Blick auf Regensburg (Standort Ziegetsberg)

Kloster Prüll

Klosterkirche St. Vitus mit Kartausen

Das Kloster Prüll, geweiht dem Heiligen Vitus, das namensgebend für den heutigen Stadtteil Neuprüll war, wurde 997 von Bischof Gebhard I. von Regensburg als Benediktinerkloster St. Bartholomäus gegründet. Ab 1483 wurde es nach der Vertreibung der Benediktiner durch Herzog Albrecht von Bayern von Kartäusern geführt. 1803 wurde das Kloster aufgehoben, die Gebäude wurden in den Folgejahren zum Teil abgebrochen. Ab 1852 wurde es als Irrenhaus genutzt. Heute befindet sich auf dem Gelände das Bezirksklinikum Regensburg. Die noch erhaltene dreischiffige Hallenkirche hat zwei Türme. Am Nordflügel sind noch Kartausen erhalten. Am 1. Januar 1904 wurden das Gebiet Karthaus-Prüll, Eisbuckel und die heutige Ganghofersiedlung nach Regensburg eingemeindet.

St. Josef Ziegetsdorf

In der Ziegetsdorfer Pfarrkirche St. Josef wirkte der spätere Papst Benedikt XVI. als Priester.

+++

#### Übungsaufgaben
[1] Übertragen Sie aus dem Textauszug über Kloster Prüll alles von „Blick auf Regensburg“ bis hinunter zu „nach Regensburg eingemeindet.“ wortgetreu.
[2] Beantworten Sie mithilfe des Textauszugs über Kloster Prüll und St. Josef folgende Fragen:
(a) In welchem Jahr und von wem wurde das Kloster Prüll gegründet?
(b) Von welchem Orden wurde das Kloster ab 1483 geführt?
(c) Wer wirkte in der Ziegetsdorfer Pfarrkirche St. Josef als Priester?
[3] Schreiben Sie den Textauszug über Kloster Prüll und St. Josef im Anschluss an seinen letzten Satz weiter.
Für die Bearbeitung werden die Zeilen nicht gebraucht.

#### Datensätze
+++

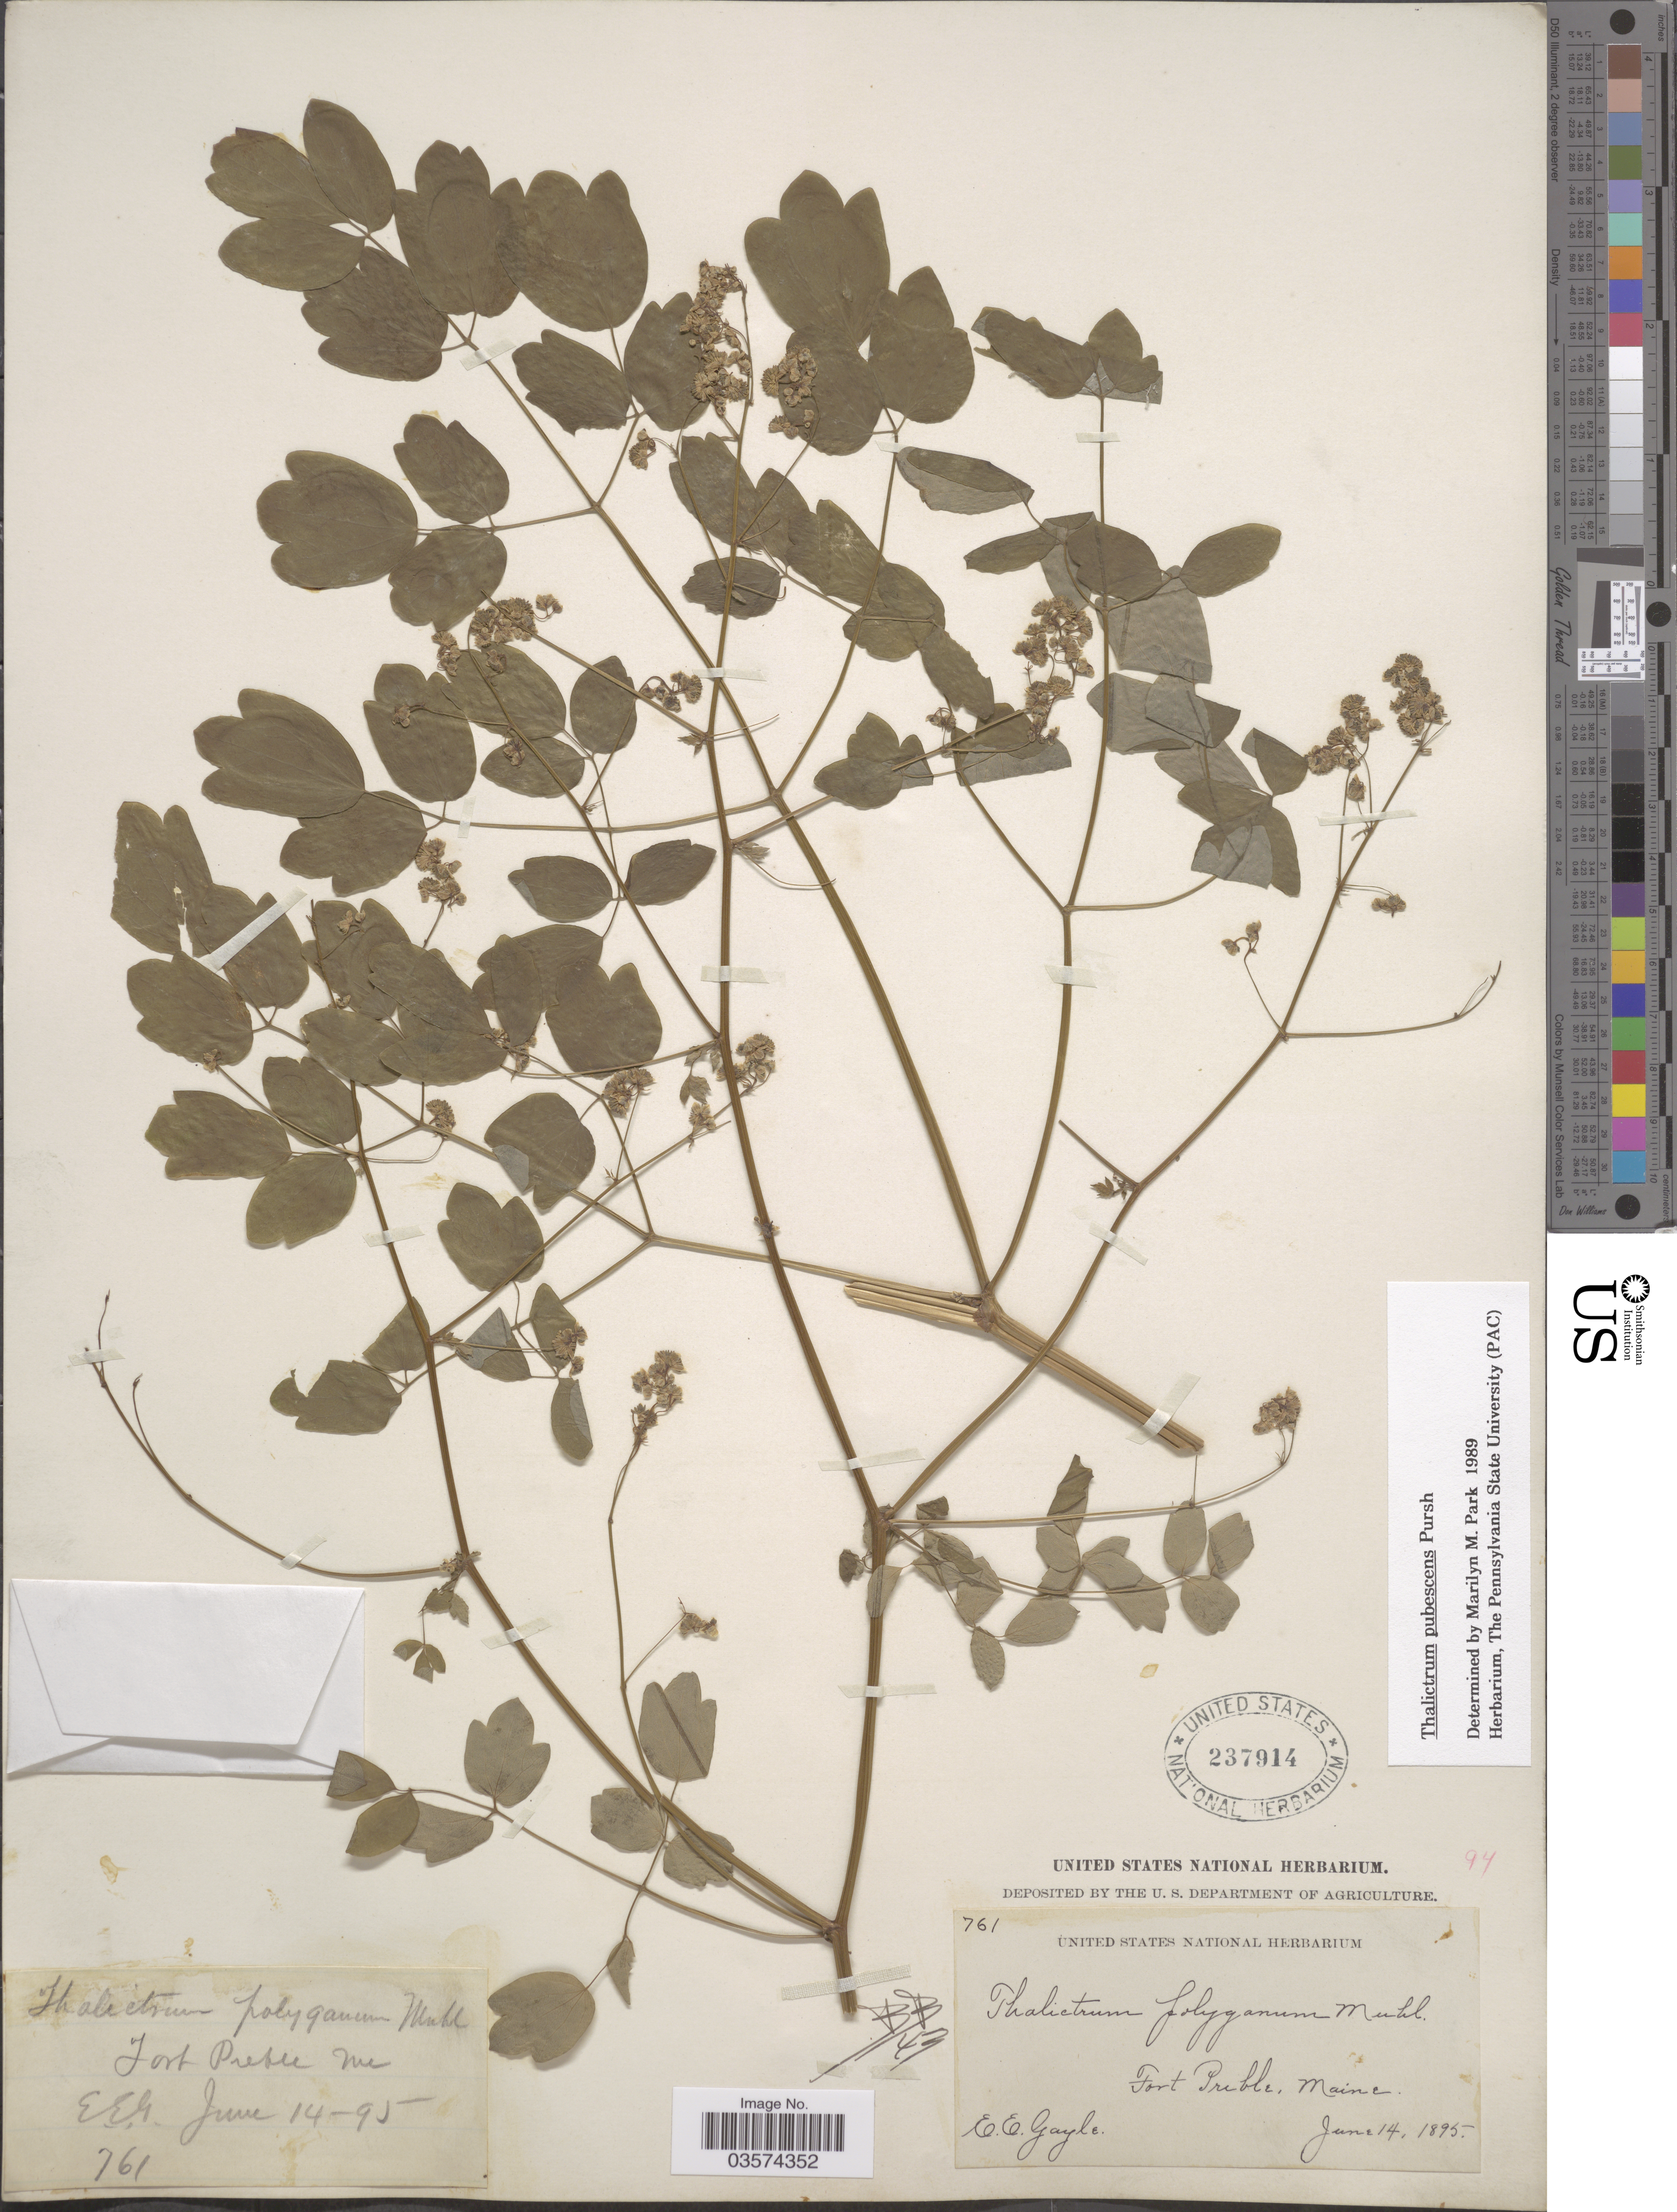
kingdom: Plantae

+++

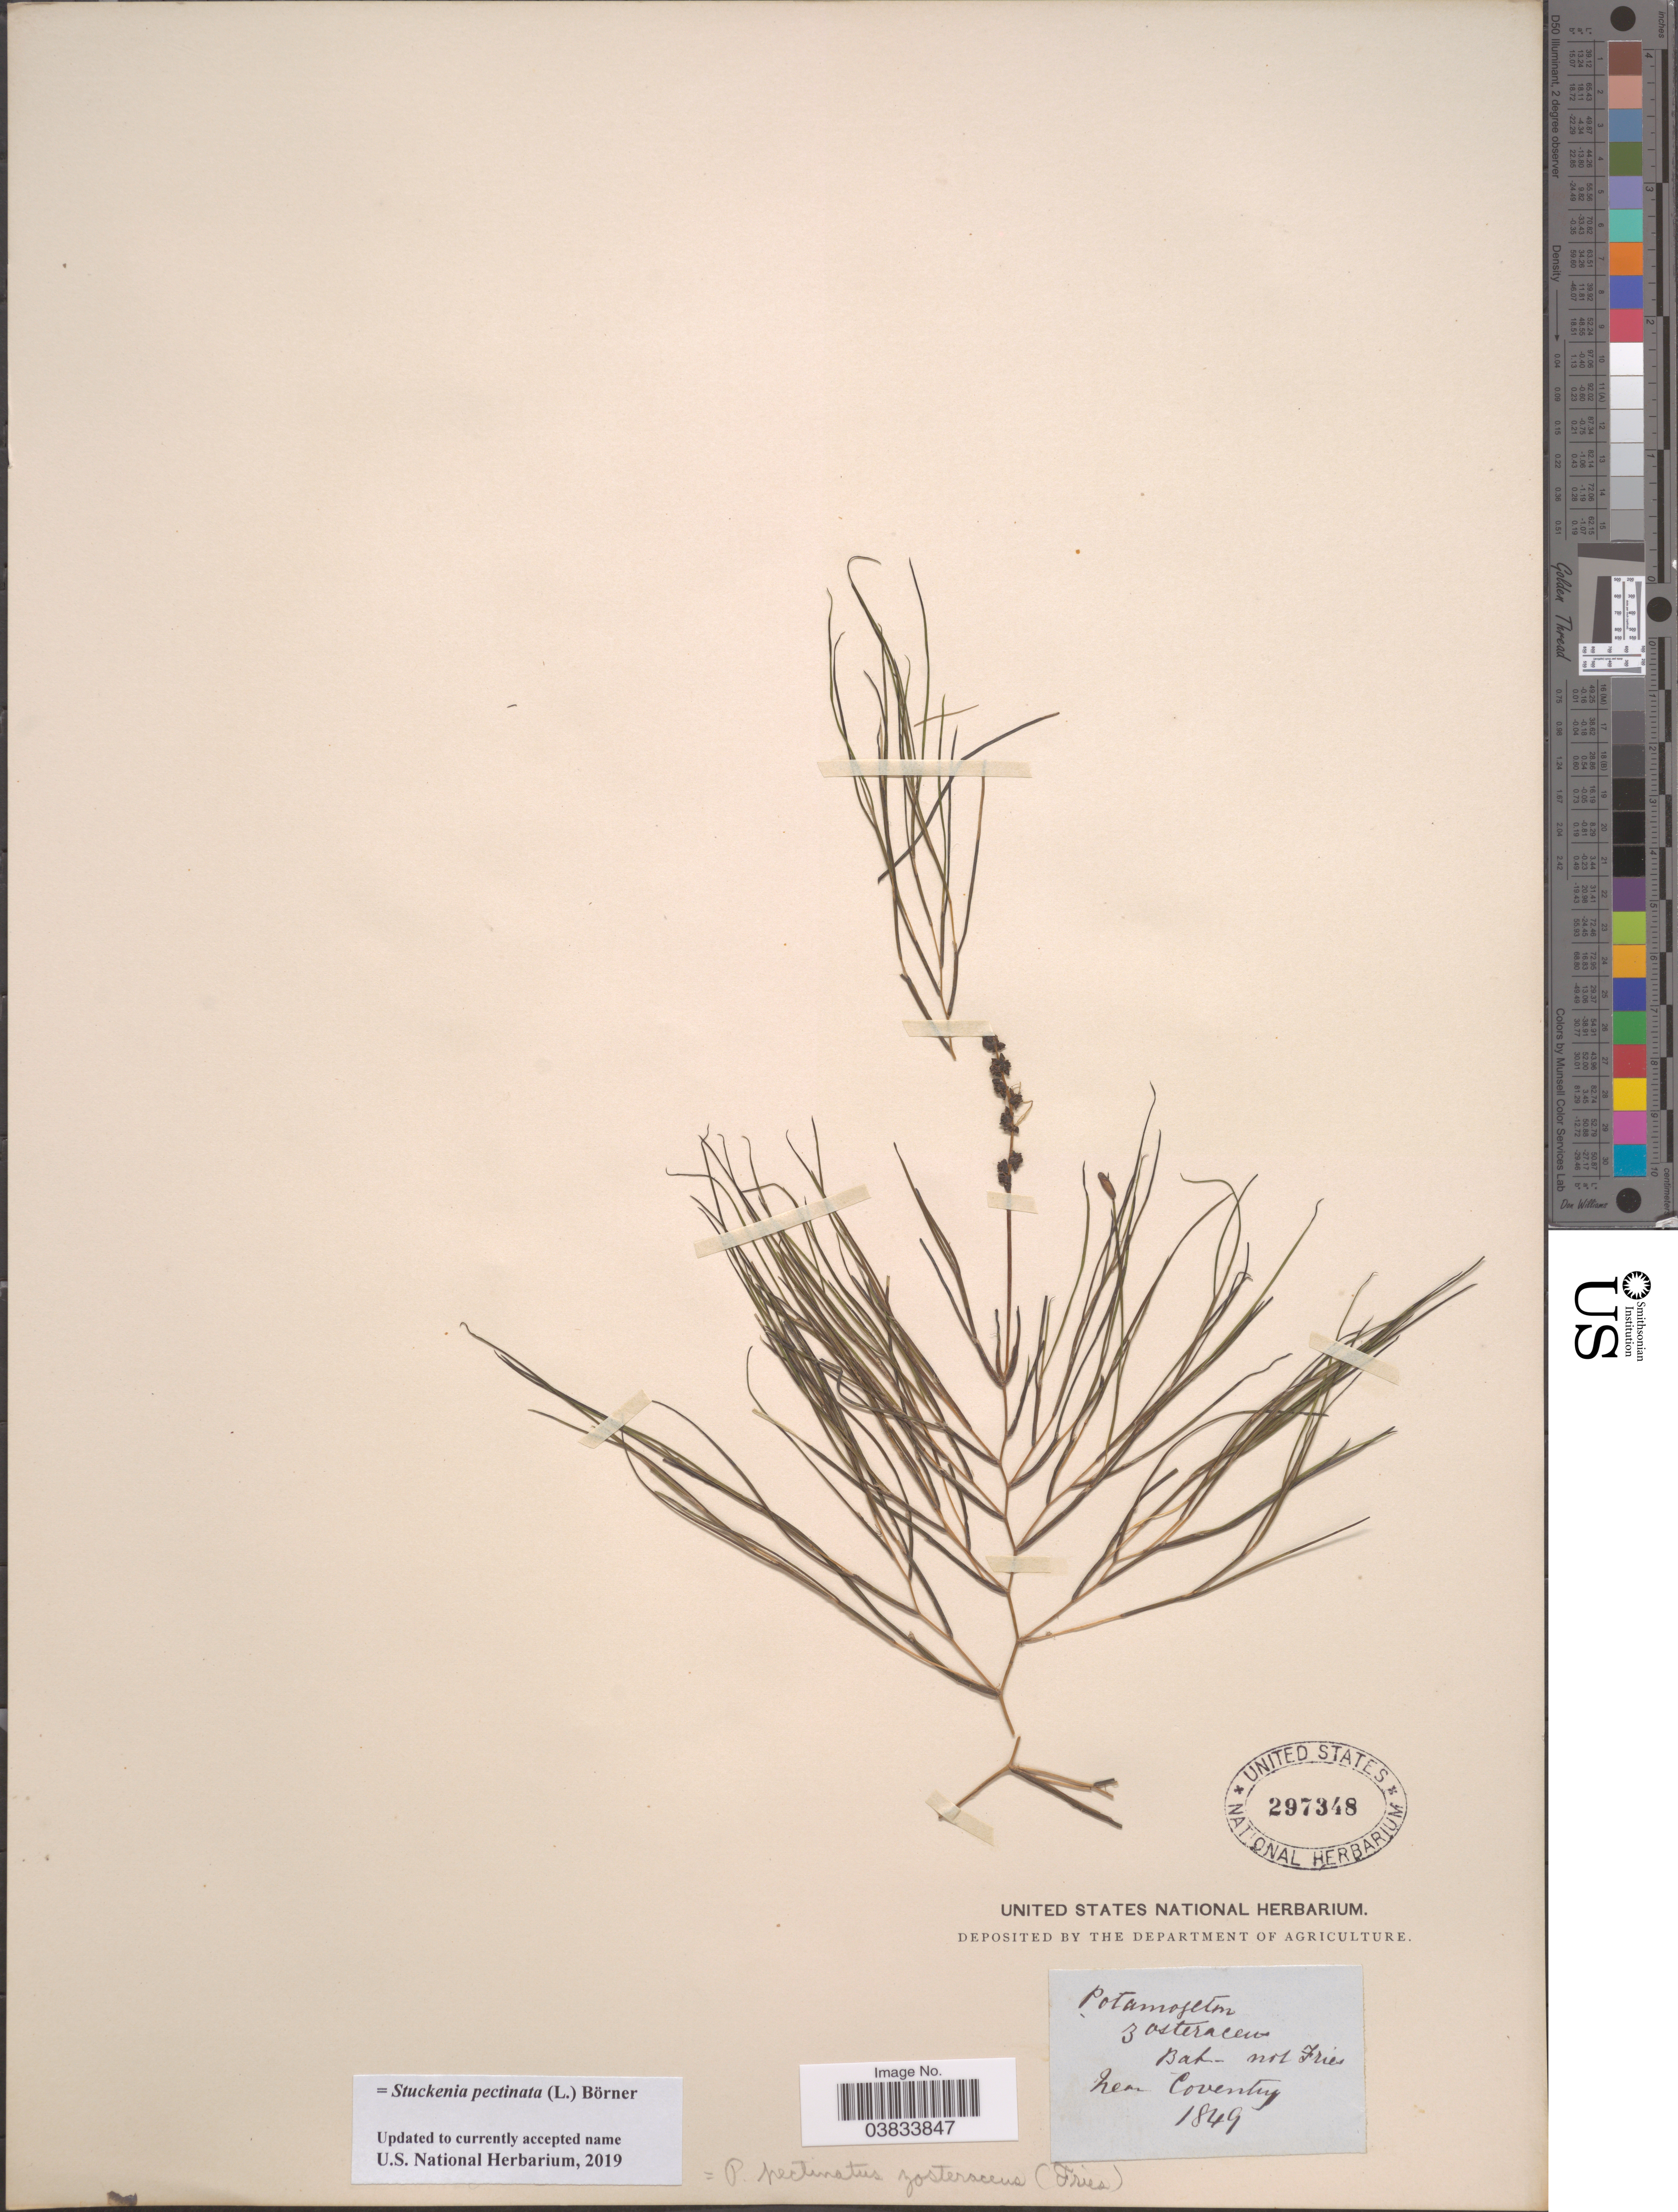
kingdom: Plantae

+++

#### Lösungen je Aufgabe
[1]
Blick auf Regensburg (Standort Ziegetsberg)

Kloster Prüll

Klosterkirche St. Vitus mit Kartausen

Das Kloster Prüll, geweiht dem Heiligen Vitus, das namensgebend für den heutigen Stadtteil Neuprüll war, wurde 997 von Bischof Gebhard I. von Regensburg als Benediktinerkloster St. Bartholomäus gegründet. Ab 1483 wurde es nach der Vertreibung der Benediktiner durch Herzog Albrecht von Bayern von Kartäusern geführt. 1803 wurde das Kloster aufgehoben, die Gebäude wurden in den Folgejahren zum Teil abgebrochen. Ab 1852 wurde es als Irrenhaus genutzt. Heute befindet sich auf dem Gelände das Bezirksklinikum Regensburg. Die noch erhaltene dreischiffige Hallenkirche hat zwei Türme. Am Nordflügel sind noch Kartausen erhalten. Am 1. Januar 1904 wurden das Gebiet Karthaus-Prüll, Eisbuckel und die heutige Ganghofersiedlung nach Regensburg eingemeindet.

[2]
(a) 997, von Bischof Gebhard I. von Regensburg.
(b) Von den Kartäusern.
(c) Der spätere Papst Benedikt XVI.

[3]
Ganghofersiedlung

Am 1. April 1938 wurde Ziegetsdorf gemeinsam mit den Orten Großprüfening, Dechbetten und Königswiesen in die Stadt Regensburg eingemeindet.[5] Diese Eingemeindungen waren eine unmittelbare Folge des Entschlusses, ein Zweigwerk des in Augsburg ansässigen Stammwerks Messerschmitt AG in Regensburg anzusiedeln. Das Zweigwerk war die Messerschmitt-GmbH, die in Regensburg ein Werk zum Bau von kriegswichtigen Jagdflugzeugen errichten sollte. Für die Angestellten dieses Werks im Westen von Regensburg wurde als Wohnsiedlung die noch heute im Bestand erhaltene Ganghofer-Siedlung gebaut.[6] Der auf einer Anhöhe liegende Stadtteil wird vom Regensburger Fernsehturm dominiert.

Lage der Orte

Karten

Literatur

  • Pfarrei St. Wolfgang, Pfarrei St. Johannes, Werbegemeinschaft Kumpfmühl (Hrsg.): Ein Stadtteil schreibt Geschichte. Regensburg-Kumpfmühl 79 1009 2009. Regensburg 2008, ISBN 978-3-7917-2198-9.
  • Karl Bauer: Regensburg. Kunst-, Kultur- und Alltagsgeschichte. 5. erweiterte Auflage. MZ-Verlag, Regensburg 1997, ISBN 3-931904-19-9, S. 600–614.

Einzelnachweise

  1. Karl Bauer: Regensburg Kunst-, Kultur- und Alltagsgeschichte. MZ-Buchverlag in H. Gietl Verlag & Publikationsservice GmbH, Regenstauf 2014, ISBN 978-3-86646-300-4, S. 652 f.
  2. Karl Bauer: Regensburg Kunst-, Kultur- und Alltagsgeschichte. MZ-Buchverlag in H. Gietl Verlag & Publikationsservice GmbH, Regenstauf 2014, ISBN 978-3-86646-300-4, S. 615.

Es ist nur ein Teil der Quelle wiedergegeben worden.